▶ **Work instructions**
Write out every line of the records below again, swapping each "Inhalt" for "Menge" and leaving everything else as it is.

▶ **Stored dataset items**
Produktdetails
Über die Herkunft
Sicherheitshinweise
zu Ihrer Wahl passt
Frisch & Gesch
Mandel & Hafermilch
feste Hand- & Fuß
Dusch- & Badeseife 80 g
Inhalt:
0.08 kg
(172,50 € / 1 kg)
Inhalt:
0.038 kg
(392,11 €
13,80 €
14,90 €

▶ **Problem solution**
Produktdetails
Über die Herkunft
Sicherheitshinweise
zu Ihrer Wahl passt
Frisch & Gesch
Mandel & Hafermilch
feste Hand- & Fuß
Dusch- & Badeseife 80 g
Menge:
0.08 kg
(172,50 € / 1 kg)
Menge:
0.038 kg
(392,11 €
13,80 €
14,90 €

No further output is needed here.